In Study 302, among patients with any stage CTCL who received LYMPHIR 9 mcg/kg/day (median duration of treatment: 6 cycles),

• Of the 90 subjects with immunogenicity results at baseline, 74% (67/90) of subjects had pre-existing antibodies to denileukin diftitox-cxdl and 7.8% (7/90) of the subjects had neutralizing anti-denileukin diftitox-cxdl antibodies. The high prevalence of ADA at baseline was anticipated due to vaccination against diphtheria toxin. Among these subjects, 5.6% (5/90) of the subjects had ADAs against IL-2 but none had neutralizing antibodies against IL-2.
• Of the 84 subjects evaluable for treatment-emergent (TE) ADA across all cycles after treatment with LYMPHIR, 88% (74/84) and 82% (69/84) of subjects developed treatment-emergent ADAs against denileukin diftitox-cxdl and IL-2, respectively. Among these subjects, 80% (67/84) developed neutralizing antibodies against denileukin diftitox-cxdl and 13% (11/84) developed neutralizing antibodies against the IL-2 domain of denileukin diftitox-cxdl.
• Treatment with LYMPHIR leads to an increase in anti-denileukin diftitox-cxdl and anti-IL-2 antibody titers. In subjects with treatment-emergent ADA during Study 302, the median anti-denileukin diftitox-cxdl antibody titers were 182, 260, 153, and 94 times higher than baseline at C2D1, C3D1, C5D1, and C8D1 and the anti-IL2 antibody titers were 2, 49, 437, and 1312 times higher than baseline at these same visits.

Anti-Drug Antibody Effects on Pharmacokinetics

The presence of ADA is associated with a reduction in the measured serum concentration. In a subset of patients with treatment-emergent anti-denileukin diftitox-cxdl and/or anti-IL-2 antibodies during Study 302, the geometric mean ratio for denileukin diftitox-cxdl C _max and AUC _(0-t) is 37% and 19% in Cycle 3 compared to Cycle 1, and is 30% and 15% in Cycle 5 compared to Cycle 1. The decrease in denileukin diftitox-cxdl concentration does not appear to adversely impact safety and efficacy.

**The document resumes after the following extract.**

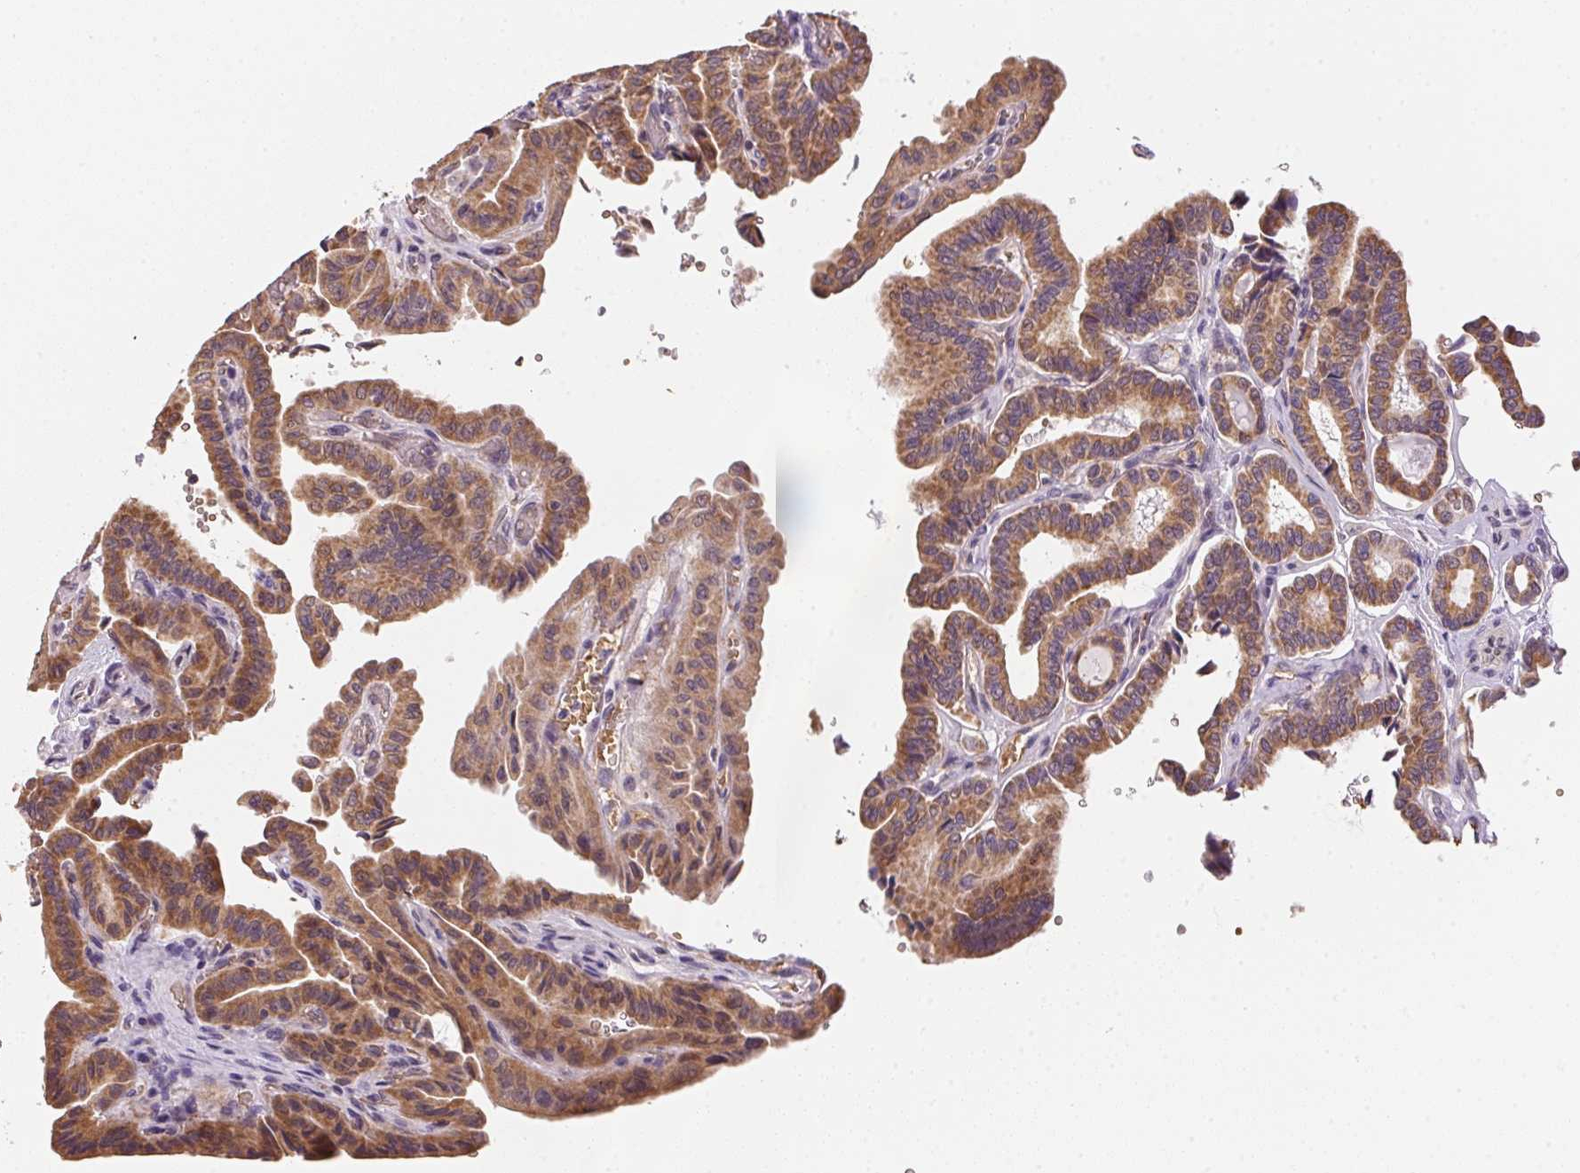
{"staining": {"intensity": "moderate", "quantity": ">75%", "location": "cytoplasmic/membranous"}, "tissue": "thyroid cancer", "cell_type": "Tumor cells", "image_type": "cancer", "snomed": [{"axis": "morphology", "description": "Papillary adenocarcinoma, NOS"}, {"axis": "topography", "description": "Thyroid gland"}], "caption": "IHC (DAB) staining of human thyroid cancer shows moderate cytoplasmic/membranous protein positivity in approximately >75% of tumor cells.", "gene": "METTL13", "patient": {"sex": "male", "age": 87}}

There have been no studies to assess the carcinogenic potential of denileukin diftitox-cxdl. Denileukin diftitox-cxdl showed no evidence of mutagenicity in the Ames test and the chromosomal aberration assay. There have been no studies to assess the effect of denileukin diftitox on fertility. In a 14-week repeat-dose toxicology study in rats, denileukin diftitox-cxdl caused toxicity to male reproductive organs including atrophy of the epididymis, prostate gland, and testes and single cell necrosis in the epididymis.